Ein kleiner Tipp vorab: Wenn möglich, Rosen morgens oder am frühen Vormittag ernten – dann ist das Aroma am intensivsten und die Blüten sind nicht tau- oder regennass.
Zuerst: Braune, verwelkte oder beschädigte Stellen großzügig entfernen. Nur schöne, frische Blütenblätter kommen ins Gelee. Dann die Blüten waschen – kurz unter kaltem Wasser, nicht zu lange, damit das Aroma nicht ausgewaschen wird. Anschließend in der Salatschleuder* trocken schleudern. Das funktioniert überraschend gut und spart viel Zeit gegenüber dem geduldigen Abtupfen mit dem Küchentuch.
Eine Sache noch zur Farbe: Rote und rosa Blüten geben dem Gelee die warme Rosa-Orange-Tönung, die eins auf den Fotos hier sieht. Weiße Blütenblätter ergeben einen cremig-gelblichen Ton. Wer ein möglichst intensiv gefärbtes Gelee möchte, nimmt überwiegend rote und rosa Blüten.
Und was ist, wenn die Blüten nicht sofort verarbeitet werden können? Kein Problem. Locker mit einem Küchentuch abdecken und bei Zimmertemperatur lagern – eine Nacht lang halten sie problemlos durch.
Noch ein wichtiger Hinweis für die Farbe, der beim Gelee wirklich einen Unterschied macht: Die Zitrone kommt sofort dazu – nicht erst beim Kochen. Warum das so wichtig ist, erkläre ich direkt im Rezept.

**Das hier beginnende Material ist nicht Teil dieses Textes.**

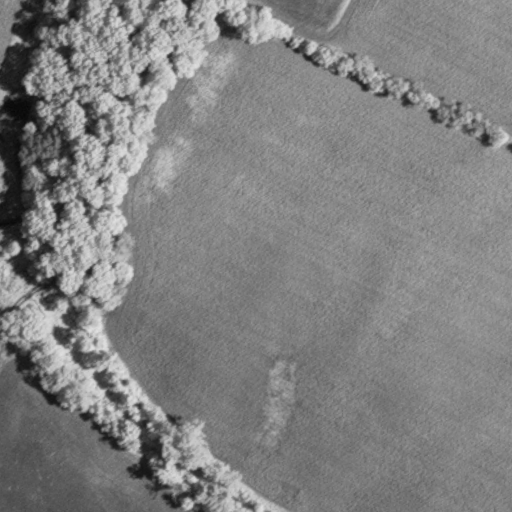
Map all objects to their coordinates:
crop: (311, 8)
crop: (446, 39)
crop: (9, 42)
crop: (330, 286)
crop: (63, 456)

Rosenblütengelee selber machen – das Rezept

| Menge | Zutat |
|---|---|
| so viele du hast | Rosenblütenblätter (gemischt rot, rosa, weiß) |
| so viel wie nötig | Wasser – alle Blüten müssen vollständig bedeckt sein |
| ½ Bio-Zitrone pro Liter Wasser | Zitronensaft – sofort beim Ansetzen dazugeben! |
| nach Packungsangabe | Gelierzucker 2:1 – Menge nach abgemessenem Sud berechnen |
Zubereitung
Die Blüten in einen großen Behälter geben. Den Zitronensaft sofort dazugeben – nicht erst später. Die Anthocyane – das sind die natürlichen Farbstoffe in den roten und rosa Blüten – brauchen die Säure der Zitrone, um die warme Rosafarbe zu stabilisieren. Wer die Zitrone erst beim Kochen dazugibt, riskiert einen Grünstich im Sud und verliert einen Teil der Farbe.

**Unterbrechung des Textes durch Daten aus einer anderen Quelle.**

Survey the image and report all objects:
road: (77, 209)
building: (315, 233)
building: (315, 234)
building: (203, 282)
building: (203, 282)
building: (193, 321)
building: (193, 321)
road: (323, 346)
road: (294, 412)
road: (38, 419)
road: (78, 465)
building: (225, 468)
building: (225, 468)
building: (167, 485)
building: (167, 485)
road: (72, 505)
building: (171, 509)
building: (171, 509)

Jetzt so viel Wasser dazu gießen, bis alle Blüten vollständig bedeckt sind. Einen Teller als Beschwerung obendrauf legen – Rosenblüten wollen gerne aufschwimmen, der Teller hält sie unter Wasser.
24 Stunden ziehen lassen. Dann abseihen, den Sud auffangen und abmessen – er sollte jetzt zartrosa bis tiefrot leuchten, je nach Blütenanteil. Die Menge Gelierzucker 2:1 nach Packungsangabe zum gemessenen Volumen berechnen und nach Anleitung aufkochen.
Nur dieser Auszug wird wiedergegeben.